• LISTED ENTRIES
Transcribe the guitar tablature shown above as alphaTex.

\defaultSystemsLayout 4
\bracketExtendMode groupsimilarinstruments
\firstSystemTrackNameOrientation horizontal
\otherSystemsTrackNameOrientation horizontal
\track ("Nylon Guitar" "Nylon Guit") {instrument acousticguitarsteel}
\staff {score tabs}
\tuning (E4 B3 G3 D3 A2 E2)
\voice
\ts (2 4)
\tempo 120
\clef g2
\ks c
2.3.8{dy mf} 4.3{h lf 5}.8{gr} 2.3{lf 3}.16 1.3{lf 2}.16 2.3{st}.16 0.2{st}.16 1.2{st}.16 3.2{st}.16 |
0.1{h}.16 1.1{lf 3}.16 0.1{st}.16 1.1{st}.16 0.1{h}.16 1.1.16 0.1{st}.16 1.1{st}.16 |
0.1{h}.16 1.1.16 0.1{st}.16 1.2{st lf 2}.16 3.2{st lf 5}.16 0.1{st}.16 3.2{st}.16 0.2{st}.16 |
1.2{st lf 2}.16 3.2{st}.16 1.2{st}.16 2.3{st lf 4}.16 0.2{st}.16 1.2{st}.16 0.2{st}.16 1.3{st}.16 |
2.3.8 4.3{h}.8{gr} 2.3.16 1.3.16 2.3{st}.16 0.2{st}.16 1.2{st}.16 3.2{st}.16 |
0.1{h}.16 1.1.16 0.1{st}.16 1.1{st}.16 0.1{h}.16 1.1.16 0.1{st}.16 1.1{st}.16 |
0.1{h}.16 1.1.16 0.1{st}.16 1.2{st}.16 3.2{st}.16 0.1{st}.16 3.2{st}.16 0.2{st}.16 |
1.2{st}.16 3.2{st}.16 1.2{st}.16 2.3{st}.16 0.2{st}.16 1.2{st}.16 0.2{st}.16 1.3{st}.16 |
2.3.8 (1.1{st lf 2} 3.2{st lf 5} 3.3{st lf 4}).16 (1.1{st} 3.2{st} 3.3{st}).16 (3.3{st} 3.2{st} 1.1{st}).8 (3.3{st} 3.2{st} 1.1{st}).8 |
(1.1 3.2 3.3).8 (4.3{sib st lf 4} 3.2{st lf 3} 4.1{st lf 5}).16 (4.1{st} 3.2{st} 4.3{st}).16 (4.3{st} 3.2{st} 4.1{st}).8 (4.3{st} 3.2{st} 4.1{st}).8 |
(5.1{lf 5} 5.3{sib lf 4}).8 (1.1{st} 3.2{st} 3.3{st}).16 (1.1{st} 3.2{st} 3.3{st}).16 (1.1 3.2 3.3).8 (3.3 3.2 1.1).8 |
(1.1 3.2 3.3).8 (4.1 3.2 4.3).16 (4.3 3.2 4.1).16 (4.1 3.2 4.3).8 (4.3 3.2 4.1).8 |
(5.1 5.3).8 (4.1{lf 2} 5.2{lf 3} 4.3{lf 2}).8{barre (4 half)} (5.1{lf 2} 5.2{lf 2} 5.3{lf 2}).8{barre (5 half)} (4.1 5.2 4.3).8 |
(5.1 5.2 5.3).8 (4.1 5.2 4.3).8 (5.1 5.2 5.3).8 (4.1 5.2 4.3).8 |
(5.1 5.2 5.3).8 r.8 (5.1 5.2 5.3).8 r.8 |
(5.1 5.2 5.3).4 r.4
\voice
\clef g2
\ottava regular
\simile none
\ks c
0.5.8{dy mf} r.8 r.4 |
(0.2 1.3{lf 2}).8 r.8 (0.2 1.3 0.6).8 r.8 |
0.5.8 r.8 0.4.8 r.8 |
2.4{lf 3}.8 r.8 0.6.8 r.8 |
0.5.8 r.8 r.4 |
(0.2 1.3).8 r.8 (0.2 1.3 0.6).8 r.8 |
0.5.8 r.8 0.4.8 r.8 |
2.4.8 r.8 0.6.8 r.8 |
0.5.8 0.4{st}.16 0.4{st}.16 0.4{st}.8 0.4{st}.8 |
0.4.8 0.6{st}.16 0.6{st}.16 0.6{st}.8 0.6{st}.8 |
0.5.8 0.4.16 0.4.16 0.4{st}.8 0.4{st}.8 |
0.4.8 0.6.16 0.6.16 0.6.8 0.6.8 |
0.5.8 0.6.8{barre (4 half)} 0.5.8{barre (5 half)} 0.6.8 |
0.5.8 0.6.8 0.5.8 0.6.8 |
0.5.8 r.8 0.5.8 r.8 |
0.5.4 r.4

• PROBLEM DETAILS
Copy every line above that contains the string "barre", matching case exactly.

• FINAL ANSWER
(5.1 5.3).8 (4.1{lf 2} 5.2{lf 3} 4.3{lf 2}).8{barre (4 half)} (5.1{lf 2} 5.2{lf 2} 5.3{lf 2}).8{barre (5 half)} (4.1 5.2 4.3).8 |
0.5.8 0.6.8{barre (4 half)} 0.5.8{barre (5 half)} 0.6.8 |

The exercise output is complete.